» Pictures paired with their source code
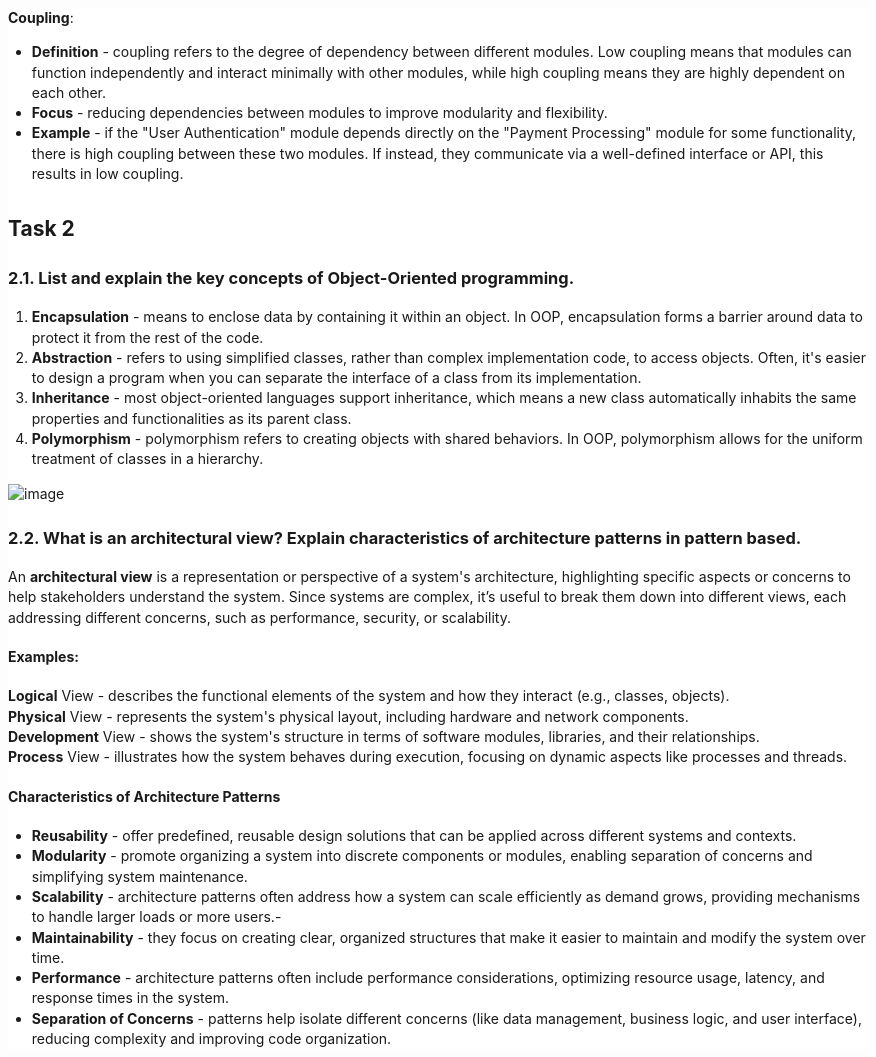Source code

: **Coupling**:
- **Definition** - coupling refers to the degree of dependency between different modules. Low coupling means that modules can function independently and interact minimally with other modules, while high coupling means they are highly dependent on each other.
- **Focus** - reducing dependencies between modules to improve modularity and flexibility.
- **Example** - if the "User Authentication" module depends directly on the "Payment Processing" module for some functionality, there is high coupling between these two modules. If instead, they communicate via a well-defined interface or API, this results in low coupling.


## Task 2

### 2.1. List and explain the key concepts of Object-Oriented programming.

1. **Encapsulation** - means to enclose data by containing it within an object. In OOP, encapsulation forms a barrier around data to protect it from the rest of the code.
2. **Abstraction** - refers to using simplified classes, rather than complex implementation code, to access objects. Often, it's easier to design a program when you can separate the interface of a class from its implementation.
3. **Inheritance** - most object-oriented languages support inheritance, which means a new class automatically inhabits the same properties and functionalities as its parent class.
4. **Polymorphism** - polymorphism refers to creating objects with shared behaviors. In OOP, polymorphism allows for the uniform treatment of classes in a hierarchy.

![image](https://github.com/user-attachments/assets/fc19349c-eeab-409a-bf16-2364eca09eb9)

### 2.2. What is an architectural view? Explain characteristics of architecture patterns in pattern based.

An **architectural view** is a representation or perspective of a system's architecture, highlighting specific aspects or concerns to help stakeholders understand the system. Since systems are complex, it’s useful to break them down into different views, each addressing different concerns, such as performance, security, or scalability.

#### Examples:

**Logical** View - describes the functional elements of the system and how they interact (e.g., classes, objects).  
**Physical** View - represents the system's physical layout, including hardware and network components.  
**Development** View - shows the system's structure in terms of software modules, libraries, and their relationships.  
**Process** View - illustrates how the system behaves during execution, focusing on dynamic aspects like processes and threads.  

#### Characteristics of Architecture Patterns

- **Reusability** - offer predefined, reusable design solutions that can be applied across different systems and contexts.
- **Modularity** - promote organizing a system into discrete components or modules, enabling separation of concerns and simplifying system maintenance.
- **Scalability** - architecture patterns often address how a system can scale efficiently as demand grows, providing mechanisms to handle larger loads or more users.- 
- **Maintainability** - they focus on creating clear, organized structures that make it easier to maintain and modify the system over time.
- **Performance** - architecture patterns often include performance considerations, optimizing resource usage, latency, and response times in the system.
- **Separation of Concerns** - patterns help isolate different concerns (like data management, business logic, and user interface), reducing complexity and improving code organization.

» ACTIVITY
Reproduce the source text of every row above word for word. Leave the pictures out of your answer.

» EXERCISE RESPONSE
Source code

: **Coupling**:
- **Definition** - coupling refers to the degree of dependency between different modules. Low coupling means that modules can function independently and interact minimally with other modules, while high coupling means they are highly dependent on each other.
- **Focus** - reducing dependencies between modules to improve modularity and flexibility.
- **Example** - if the "User Authentication" module depends directly on the "Payment Processing" module for some functionality, there is high coupling between these two modules. If instead, they communicate via a well-defined interface or API, this results in low coupling.


## Task 2

### 2.1. List and explain the key concepts of Object-Oriented programming.

1. **Encapsulation** - means to enclose data by containing it within an object. In OOP, encapsulation forms a barrier around data to protect it from the rest of the code.
2. **Abstraction** - refers to using simplified classes, rather than complex implementation code, to access objects. Often, it's easier to design a program when you can separate the interface of a class from its implementation.
3. **Inheritance** - most object-oriented languages support inheritance, which means a new class automatically inhabits the same properties and functionalities as its parent class.
4. **Polymorphism** - polymorphism refers to creating objects with shared behaviors. In OOP, polymorphism allows for the uniform treatment of classes in a hierarchy.

![image](https://github.com/user-attachments/assets/fc19349c-eeab-409a-bf16-2364eca09eb9)

### 2.2. What is an architectural view? Explain characteristics of architecture patterns in pattern based.

An **architectural view** is a representation or perspective of a system's architecture, highlighting specific aspects or concerns to help stakeholders understand the system. Since systems are complex, it’s useful to break them down into different views, each addressing different concerns, such as performance, security, or scalability.

#### Examples:

**Logical** View - describes the functional elements of the system and how they interact (e.g., classes, objects).  
**Physical** View - represents the system's physical layout, including hardware and network components.  
**Development** View - shows the system's structure in terms of software modules, libraries, and their relationships.  
**Process** View - illustrates how the system behaves during execution, focusing on dynamic aspects like processes and threads.  

#### Characteristics of Architecture Patterns

- **Reusability** - offer predefined, reusable design solutions that can be applied across different systems and contexts.
- **Modularity** - promote organizing a system into discrete components or modules, enabling separation of concerns and simplifying system maintenance.
- **Scalability** - architecture patterns often address how a system can scale efficiently as demand grows, providing mechanisms to handle larger loads or more users.- 
- **Maintainability** - they focus on creating clear, organized structures that make it easier to maintain and modify the system over time.
- **Performance** - architecture patterns often include performance considerations, optimizing resource usage, latency, and response times in the system.
- **Separation of Concerns** - patterns help isolate different concerns (like data management, business logic, and user interface), reducing complexity and improving code organization.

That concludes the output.